BEGIN DATASET RECORDS

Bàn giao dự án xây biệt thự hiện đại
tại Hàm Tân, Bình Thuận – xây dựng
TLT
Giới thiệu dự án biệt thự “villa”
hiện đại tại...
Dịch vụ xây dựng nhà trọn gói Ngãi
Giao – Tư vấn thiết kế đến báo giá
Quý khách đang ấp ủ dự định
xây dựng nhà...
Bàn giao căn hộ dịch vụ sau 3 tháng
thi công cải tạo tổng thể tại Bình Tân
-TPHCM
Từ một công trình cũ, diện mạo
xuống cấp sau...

END DATASET RECORDS

■ REQUIREMENT ■
Only lines with the word "biệt" count here; copy every one from the records.

■ FINAL ANSWER ■
Bàn giao dự án xây biệt thự hiện đại
Giới thiệu dự án biệt thự “villa”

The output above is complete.